▸ Saved data entries:
%%

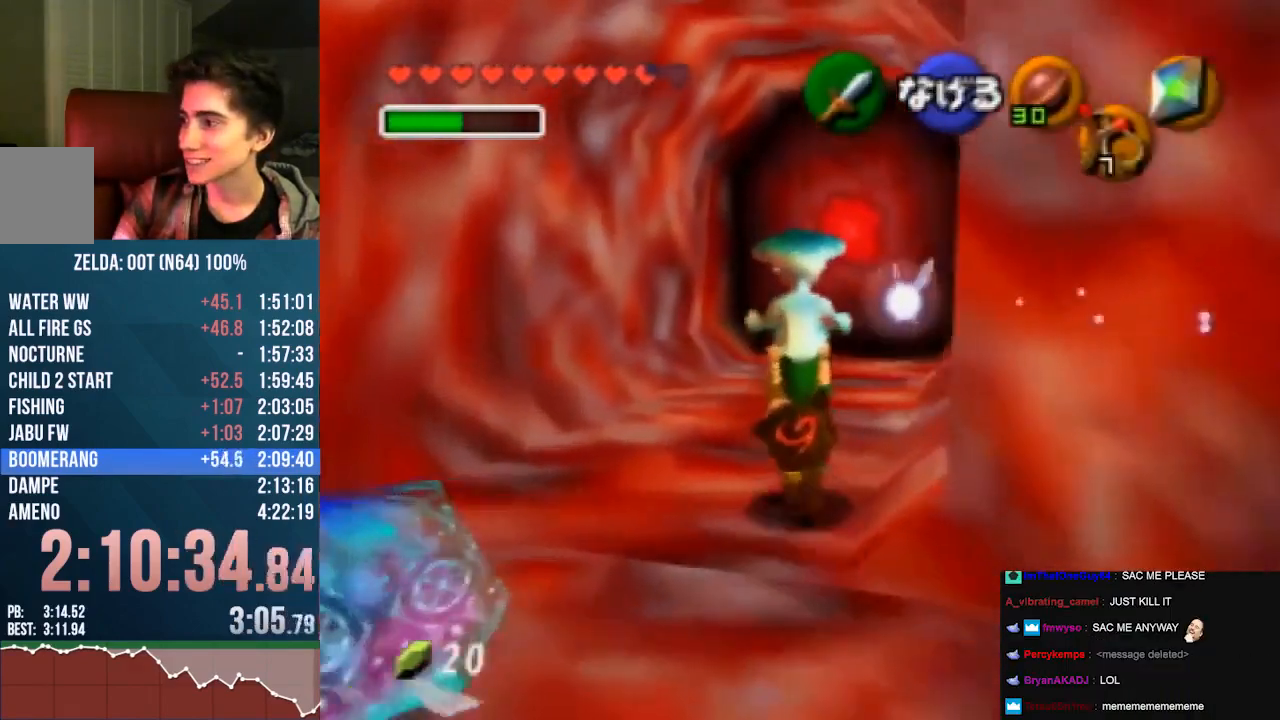
{"buttons": [], "left_stick": "up", "events": []}
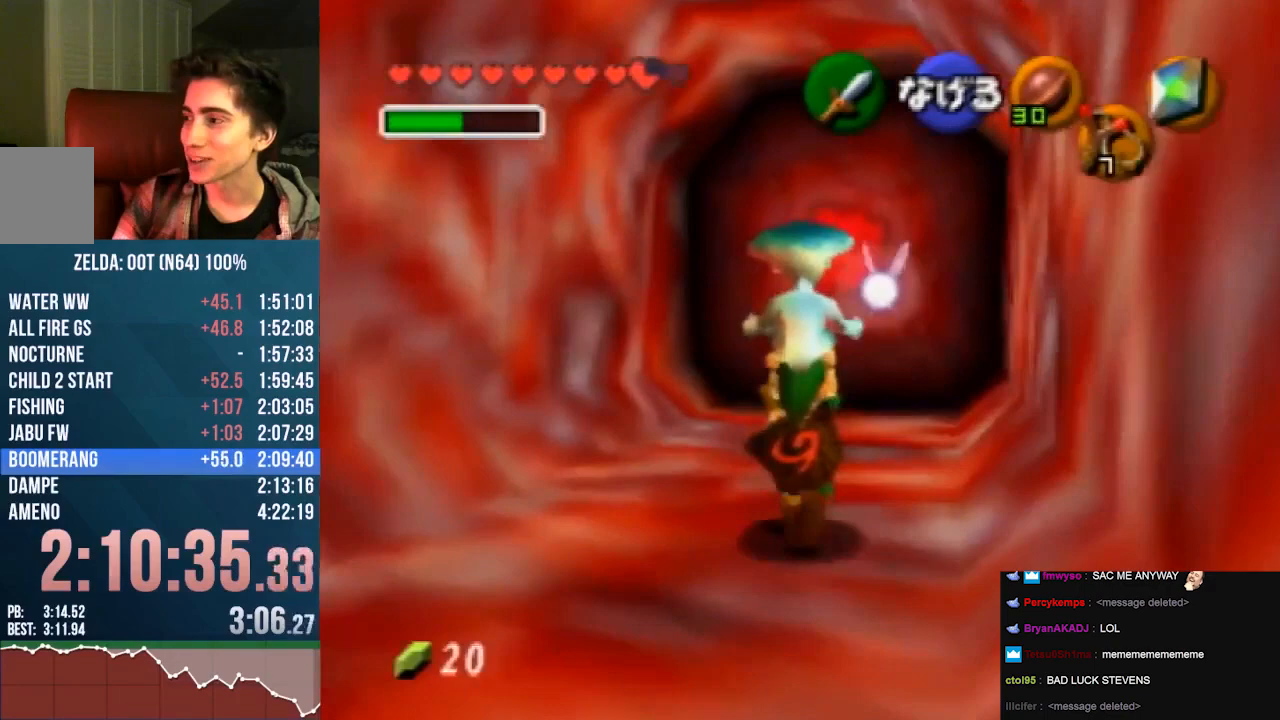
{"buttons": [], "left_stick": "up", "events": []}
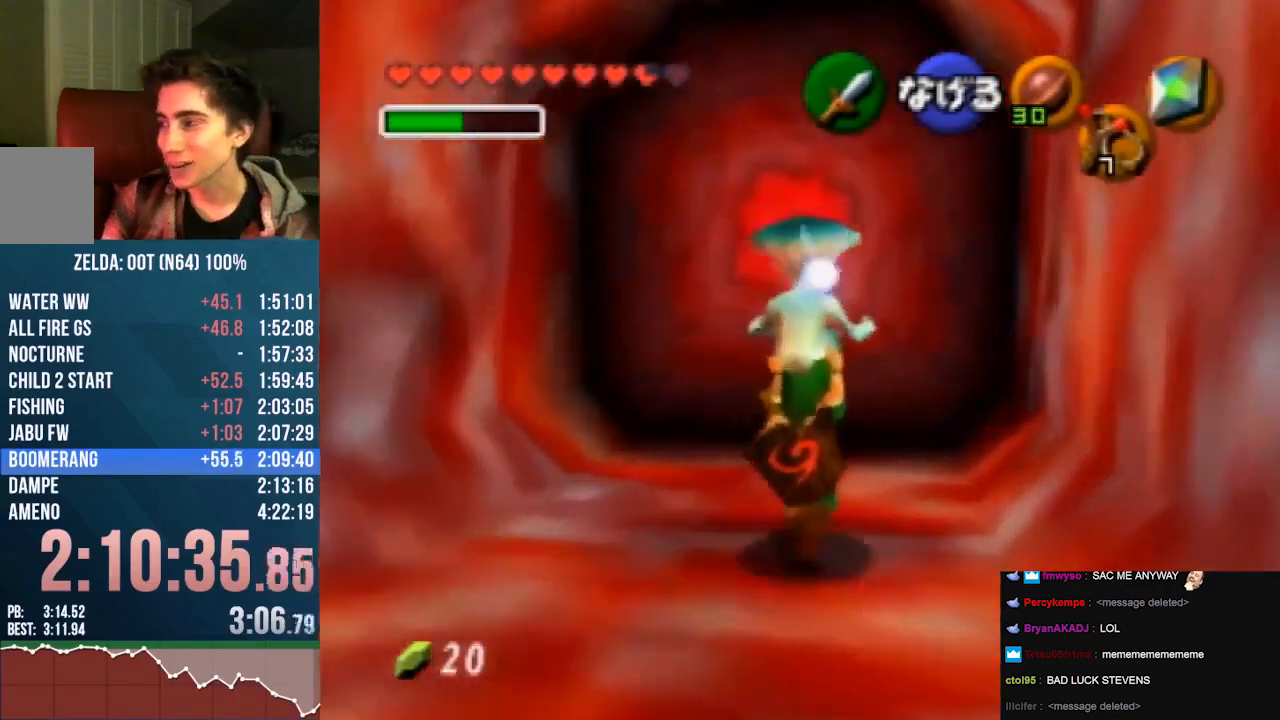
{"buttons": [], "left_stick": "up", "events": []}
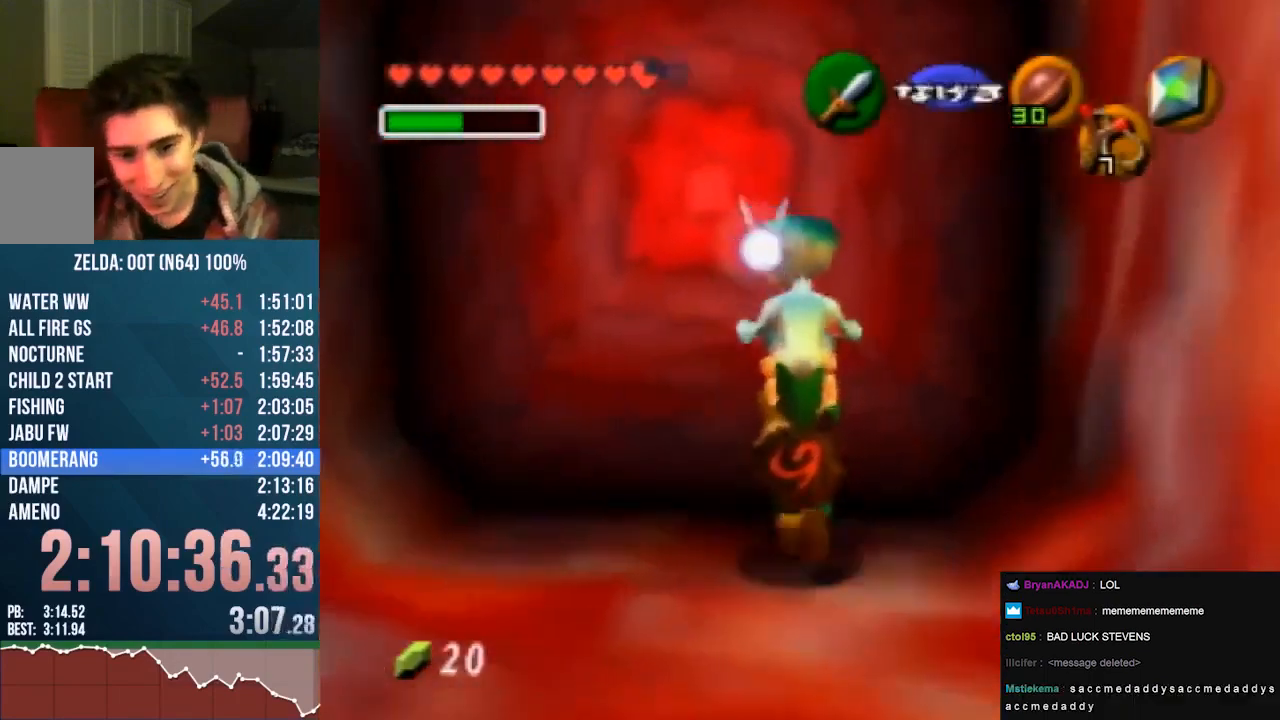
{"buttons": [], "left_stick": "up", "events": [[200, "A", "down"], [467, "A", "up"]]}
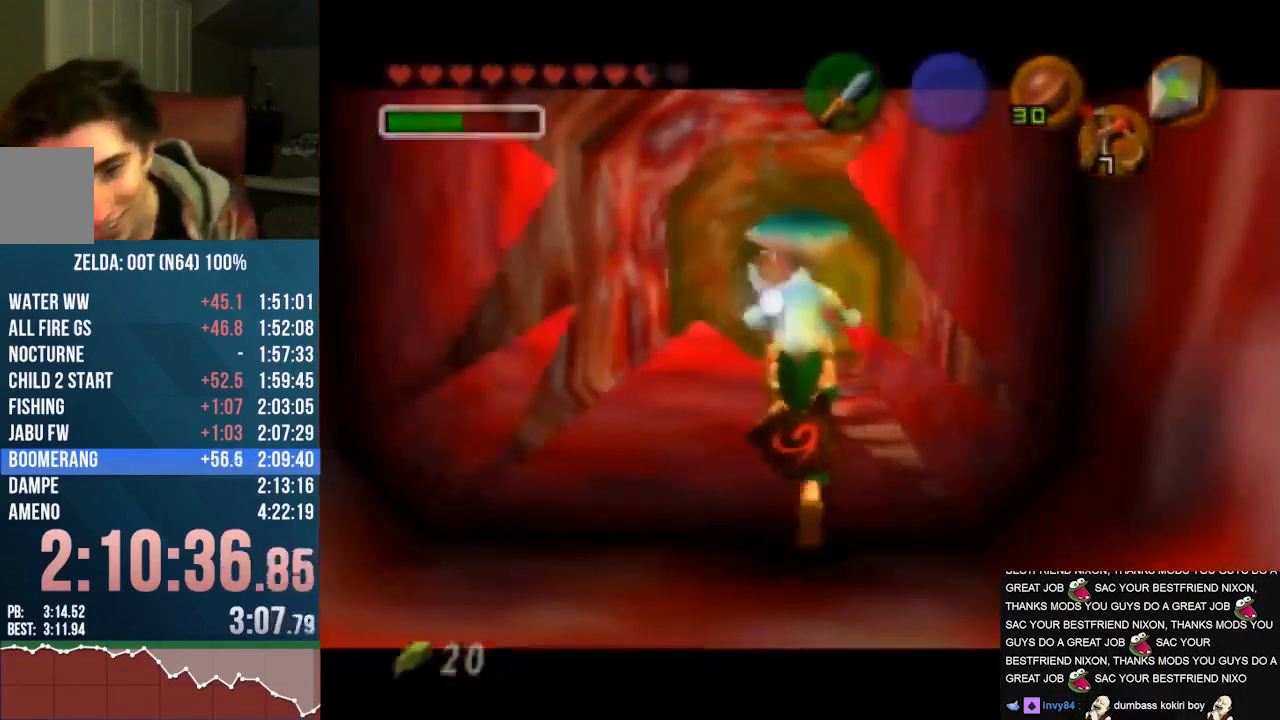
{"buttons": [], "left_stick": "center", "events": [[100, "left_stick", "center"]]}
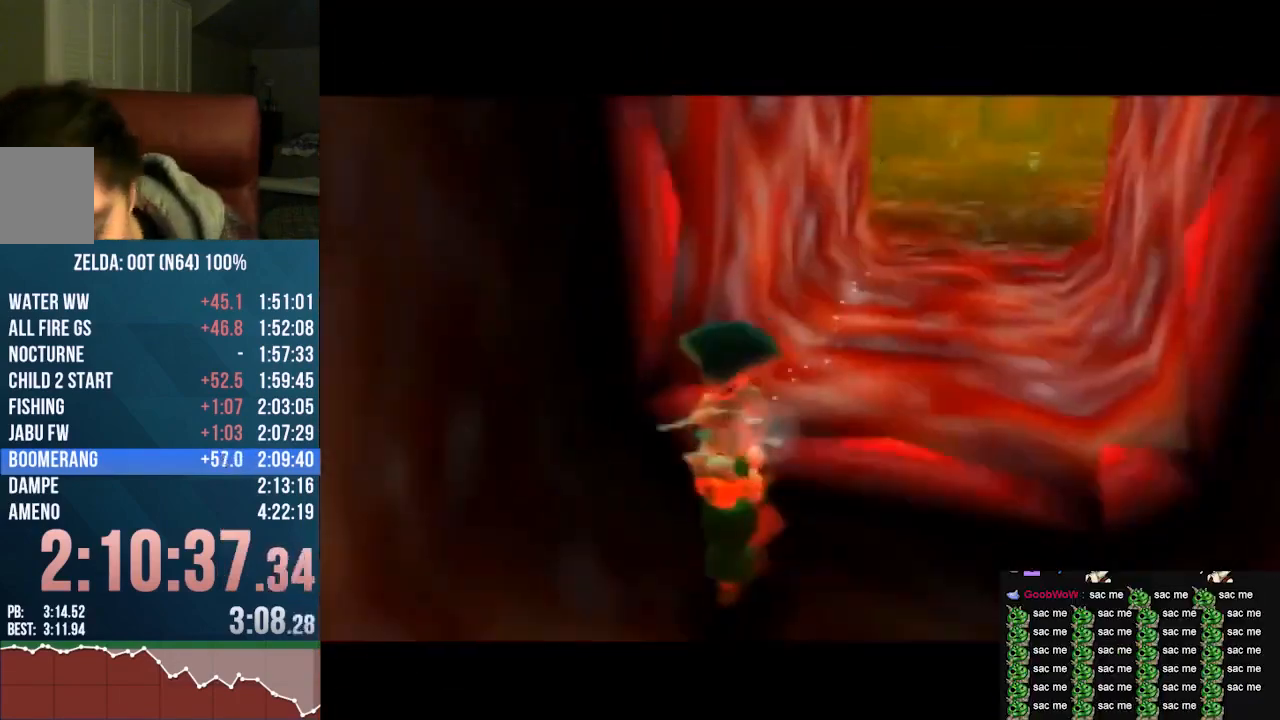
{"buttons": [], "left_stick": "center", "events": []}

%%

▸ What to produce: The answer is the full set of records printed exactly, less the pictures.

▸ Response to this task:
{"buttons": [], "left_stick": "up", "events": []}
{"buttons": [], "left_stick": "up", "events": []}
{"buttons": [], "left_stick": "up", "events": []}
{"buttons": [], "left_stick": "up", "events": [[200, "A", "down"], [467, "A", "up"]]}
{"buttons": [], "left_stick": "center", "events": [[100, "left_stick", "center"]]}
{"buttons": [], "left_stick": "center", "events": []}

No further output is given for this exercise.